Fórum – E os ataques contra você pararam?

Lionço – Nada, tudo alimenta a ira deles, eles atacaram o CFP e tem cartaz difamatório me comparando com a Marisa Lobo. No caso, eu, a depravada, ela, a santa. Depois começaram a mirar em novos alvos, por isso meu nome não circula mais tanto, mas já estou preparada emocionalmente para ser xingada depois dessa entrevista. Já entendi que essa é uma luta que realmente vale a pena.

 

Meme criado por apoiadores psicóloga Marisa Lobo, que defende as terapias de conversão de orientação sexual
Meme criado por apoiadores psicóloga Marisa Lobo, que defende as terapias de conversão de orientação sexual

Fórum – Você sente que não deram importância para o seu caso e dos outros que foram e são vitimas de campanhas promovidas pelos fundamentalistas com apoio parlamentar?
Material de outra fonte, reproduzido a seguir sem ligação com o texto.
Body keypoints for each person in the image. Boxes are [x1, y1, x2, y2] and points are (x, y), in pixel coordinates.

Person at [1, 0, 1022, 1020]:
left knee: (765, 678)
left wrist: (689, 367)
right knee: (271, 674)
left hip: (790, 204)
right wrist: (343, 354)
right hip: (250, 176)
Lionço – Sinto que banalizaram, no geral, como problema pessoal dos envolvidos. Nunca tivemos resposta; a audiência na OAB [Ordem dos Advogados do Brasil] nacional foi a gente que conseguiu. Todas as reações foram nossas, o poder público nunca fez nada, foi um abandono absoluto.

Fórum – Você falou sobre “tortura moral”…
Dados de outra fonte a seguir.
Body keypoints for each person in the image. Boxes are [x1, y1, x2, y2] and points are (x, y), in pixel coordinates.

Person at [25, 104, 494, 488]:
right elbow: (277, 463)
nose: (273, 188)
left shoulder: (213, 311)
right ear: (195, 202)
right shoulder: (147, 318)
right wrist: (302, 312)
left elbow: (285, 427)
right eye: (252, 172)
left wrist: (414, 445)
Lionço – Chamo isso de estupro moral, tortura moral, uma nova modalidade de tortura que não era possível na época da ditadura militar por que a internet não existia. É uma nova forma de perseguição política, de criminalização de movimentos sociais, é assim que penso a respeito do que fazem. O que fizeram comigo e com o Cris foi uma tentativa de acabar com nossas carreiras, além de nos vulnerabilizar a ataques de fanáticos.

Tem ainda o caso do pastor Retamero [pastor da Igreja da Comunidade Metropolitana – ICM, que é inclusiva], que aparece no vídeo também, o infeliz [Feliciano] fez vídeo só sobre ele. Para você ter ideia, ele sofreu agressão física na rua depois disso.
Na sorte, a gente seria espancado, e ninguém iria sujar as mãos de sangue, talvez uns fanáticos anônimos. Trabalharíamos em instituições que nos demitiriam. Felizmente a instituição em que trabalho é muito séria e o Cris também teve amplo apoio do sindicato de professores.